(PROBLEM TO SOLVE): Reproduce the entries from the line containing "yeni yasa teklifini" through the last line, inclusive, with "ABONE OL" swapped for "TAKİP ET" and everything else unchanged.

▶

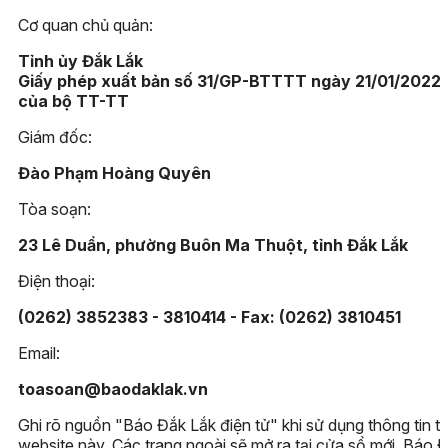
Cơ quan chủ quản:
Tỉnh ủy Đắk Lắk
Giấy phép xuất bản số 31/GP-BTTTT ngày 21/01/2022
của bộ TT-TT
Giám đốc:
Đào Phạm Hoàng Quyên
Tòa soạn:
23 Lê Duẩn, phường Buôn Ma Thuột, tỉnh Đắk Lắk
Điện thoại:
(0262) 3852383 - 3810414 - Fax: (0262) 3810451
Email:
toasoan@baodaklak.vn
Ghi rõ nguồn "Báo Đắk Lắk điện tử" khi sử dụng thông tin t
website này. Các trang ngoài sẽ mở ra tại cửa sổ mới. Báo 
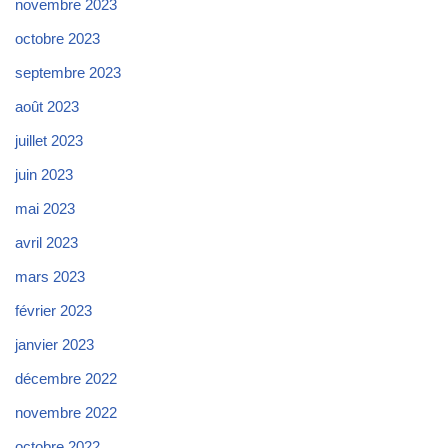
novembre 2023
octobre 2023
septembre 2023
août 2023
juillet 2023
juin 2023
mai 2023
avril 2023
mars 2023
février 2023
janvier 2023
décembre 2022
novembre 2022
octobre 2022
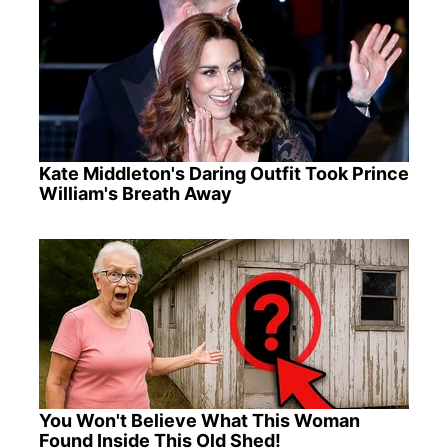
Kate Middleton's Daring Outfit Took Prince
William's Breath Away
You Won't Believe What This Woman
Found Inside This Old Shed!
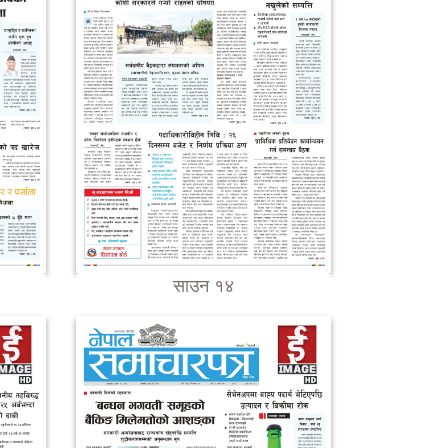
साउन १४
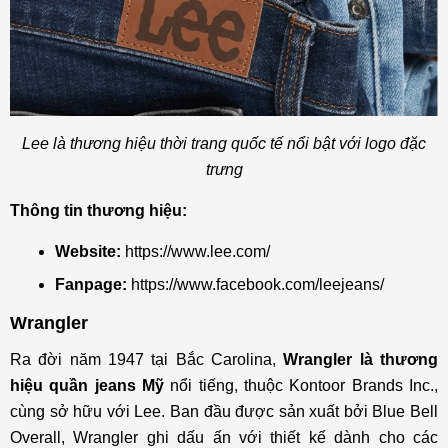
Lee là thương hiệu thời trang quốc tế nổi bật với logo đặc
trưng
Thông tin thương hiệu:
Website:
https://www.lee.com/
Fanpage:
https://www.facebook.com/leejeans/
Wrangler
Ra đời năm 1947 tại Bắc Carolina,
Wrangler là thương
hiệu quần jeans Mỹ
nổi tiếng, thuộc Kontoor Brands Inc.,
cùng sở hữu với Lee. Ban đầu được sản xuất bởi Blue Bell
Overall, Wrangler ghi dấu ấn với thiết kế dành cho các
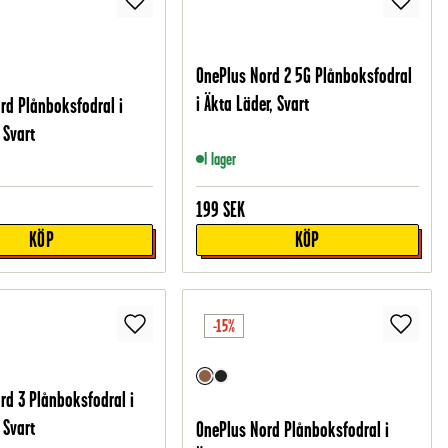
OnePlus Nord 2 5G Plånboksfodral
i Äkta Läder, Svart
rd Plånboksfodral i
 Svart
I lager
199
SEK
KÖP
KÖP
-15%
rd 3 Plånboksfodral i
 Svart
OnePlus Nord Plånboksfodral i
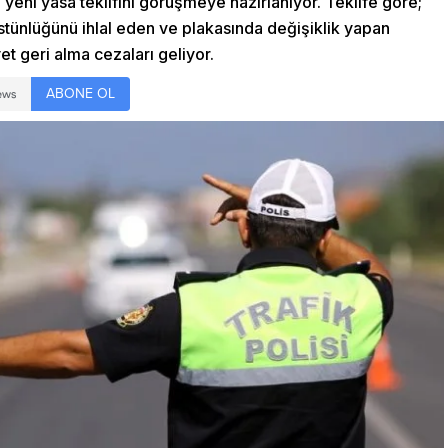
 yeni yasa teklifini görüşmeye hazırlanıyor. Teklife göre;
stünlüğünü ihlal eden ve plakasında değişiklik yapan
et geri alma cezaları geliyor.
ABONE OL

◀

(EXERCISE RESULT):
 yeni yasa teklifini görüşmeye hazırlanıyor. Teklife göre;
stünlüğünü ihlal eden ve plakasında değişiklik yapan
et geri alma cezaları geliyor.
TAKİP ET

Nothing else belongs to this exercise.